As soon as possible I fade out of the interviewer role but retain the 
role of director. I continue on a light, even humorous level deal 
with minor unthreatening matters with and Obama and Biden and keep 
the spotlight off Gates and Crowley but after Gates and Crowley do 
get involved, I slowly steer attention to the afternoon of the arrest 
but avoiding any role reversal.  The two men are both given the 
opportunity to show their own versions of what happened and how they 
felt at each moment. This description or at least the naming of the 
emotions is greatly facilitated by the empathic doubling of Obama and 
Biden. They turn out to be very talented. This self-presentation is 
kept short since it is only to serve as a frame for the role reversal 
to follow.

I remind Gates and Crowley that, when they are taking each other's 
roles, the real person being depicted is actually present watching. 
In any scene involving both protagonists, Obama or Biden, also 
talented auxiliary egos, take the counter-role so that the person 
represented is free to observe just how he is being portrayed.
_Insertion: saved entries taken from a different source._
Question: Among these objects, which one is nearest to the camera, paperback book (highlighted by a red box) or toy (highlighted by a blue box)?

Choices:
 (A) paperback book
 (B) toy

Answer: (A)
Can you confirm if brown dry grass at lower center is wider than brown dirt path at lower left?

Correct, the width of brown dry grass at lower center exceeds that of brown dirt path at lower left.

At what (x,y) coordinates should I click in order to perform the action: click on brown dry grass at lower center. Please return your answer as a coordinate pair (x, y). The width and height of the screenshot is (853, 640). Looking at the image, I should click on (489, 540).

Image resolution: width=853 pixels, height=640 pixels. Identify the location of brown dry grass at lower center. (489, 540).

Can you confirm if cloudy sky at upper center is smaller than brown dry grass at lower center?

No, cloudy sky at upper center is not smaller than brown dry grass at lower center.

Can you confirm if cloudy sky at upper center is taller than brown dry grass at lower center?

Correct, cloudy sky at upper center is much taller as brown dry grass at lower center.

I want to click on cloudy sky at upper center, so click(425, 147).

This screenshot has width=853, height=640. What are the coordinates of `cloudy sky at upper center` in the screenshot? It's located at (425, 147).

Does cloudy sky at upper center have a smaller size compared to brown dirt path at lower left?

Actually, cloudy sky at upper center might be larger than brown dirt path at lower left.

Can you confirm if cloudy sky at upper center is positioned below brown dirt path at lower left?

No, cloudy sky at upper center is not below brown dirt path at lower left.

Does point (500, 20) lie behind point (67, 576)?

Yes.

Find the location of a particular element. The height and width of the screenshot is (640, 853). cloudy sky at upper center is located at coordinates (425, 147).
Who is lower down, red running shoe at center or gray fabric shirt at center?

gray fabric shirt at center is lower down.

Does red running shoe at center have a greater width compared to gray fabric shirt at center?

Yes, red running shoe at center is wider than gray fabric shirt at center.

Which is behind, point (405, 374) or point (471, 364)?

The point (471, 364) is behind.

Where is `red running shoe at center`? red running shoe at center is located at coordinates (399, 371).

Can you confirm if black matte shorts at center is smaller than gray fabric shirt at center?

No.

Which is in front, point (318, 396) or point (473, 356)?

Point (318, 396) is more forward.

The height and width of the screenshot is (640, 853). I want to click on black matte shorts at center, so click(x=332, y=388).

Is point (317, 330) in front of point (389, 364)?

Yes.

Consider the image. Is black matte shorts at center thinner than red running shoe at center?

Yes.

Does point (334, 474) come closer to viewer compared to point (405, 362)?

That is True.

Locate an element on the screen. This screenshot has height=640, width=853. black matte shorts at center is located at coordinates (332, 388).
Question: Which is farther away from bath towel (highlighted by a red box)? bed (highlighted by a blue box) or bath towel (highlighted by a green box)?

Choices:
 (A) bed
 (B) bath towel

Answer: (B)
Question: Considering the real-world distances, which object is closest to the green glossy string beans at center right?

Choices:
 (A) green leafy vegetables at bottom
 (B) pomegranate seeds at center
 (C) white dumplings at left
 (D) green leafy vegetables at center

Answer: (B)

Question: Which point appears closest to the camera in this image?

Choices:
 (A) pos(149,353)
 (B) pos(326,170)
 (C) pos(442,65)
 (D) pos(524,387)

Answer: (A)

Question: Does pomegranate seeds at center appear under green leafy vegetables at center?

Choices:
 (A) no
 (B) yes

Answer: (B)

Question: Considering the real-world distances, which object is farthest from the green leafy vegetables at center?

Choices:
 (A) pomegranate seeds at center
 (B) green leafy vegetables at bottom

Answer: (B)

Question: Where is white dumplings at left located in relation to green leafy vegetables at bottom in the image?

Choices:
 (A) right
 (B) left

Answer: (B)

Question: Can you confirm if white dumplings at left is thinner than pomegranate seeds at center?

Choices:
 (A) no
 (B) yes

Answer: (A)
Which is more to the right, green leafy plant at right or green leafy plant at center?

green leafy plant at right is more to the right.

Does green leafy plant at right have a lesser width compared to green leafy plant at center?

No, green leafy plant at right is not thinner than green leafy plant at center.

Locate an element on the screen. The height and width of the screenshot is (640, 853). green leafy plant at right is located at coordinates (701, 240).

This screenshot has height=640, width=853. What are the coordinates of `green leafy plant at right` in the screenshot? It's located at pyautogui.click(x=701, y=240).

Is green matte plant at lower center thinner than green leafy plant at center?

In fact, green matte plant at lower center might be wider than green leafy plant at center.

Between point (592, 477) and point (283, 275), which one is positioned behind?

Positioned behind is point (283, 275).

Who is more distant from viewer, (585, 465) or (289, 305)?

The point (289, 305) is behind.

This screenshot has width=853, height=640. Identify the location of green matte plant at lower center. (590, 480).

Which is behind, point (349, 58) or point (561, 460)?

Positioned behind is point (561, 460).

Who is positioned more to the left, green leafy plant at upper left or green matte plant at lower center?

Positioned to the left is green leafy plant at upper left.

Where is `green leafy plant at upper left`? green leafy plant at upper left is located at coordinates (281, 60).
The 
task of Gates taking the role of Crowley or Crowley taking the role 
of Gates is not to reflect the other person's unconscious but the 
other person's conscious experience. The person being modeled is to 
be the final expert on his own experience. In this fantasy, all the 
performers go deeply, very quickly.

When the role reversals are finished, I ask the "real" person 
watching, in what way the person taking their role was accurate and 
in what way their performance should have been somewhat different. (I 
avoid asking anything that might elicit overall evaluation of the 
other's portrayal.) We take cognizance of the accurate role playing. 
Then, as the "real" person tells the how the actor could have 
improved his performance, I ask the "real" person to return to the 
scene and show to us what it was really like for him. Here I call on 
Obama and Biden to act as doubles again. They are brilliant. Then I 
return to the role reversal and give the player another chance to get 
it right. When the real person is satisfied with how he is depicted, 
I do the same procedure again for the other protagonist giving equal 
time to both versions.  After the role reversals are  finished there 
is no need for de-roleing since when we return to  the table with the 
beer everyone is himself again. I ask how it felt to be portrayed by 
their "rival" in such a way. Is there if there anything to be learned 
from this exercise and, if so, what, etc. This may seem like a large 
order for a single session but that's what fantasies are for. In one 
version, the two men are in tears and hug each other at the end.

Next, I solve the Afghanistan and Iraq conflicts, the Middle East 
dispute, the issue about a nuclear Iran, and maybe even the 
Sunni/Shi'ite discord. Why not? If Moreno could play God, why can I 
not play psychodramatist for the world using his methods?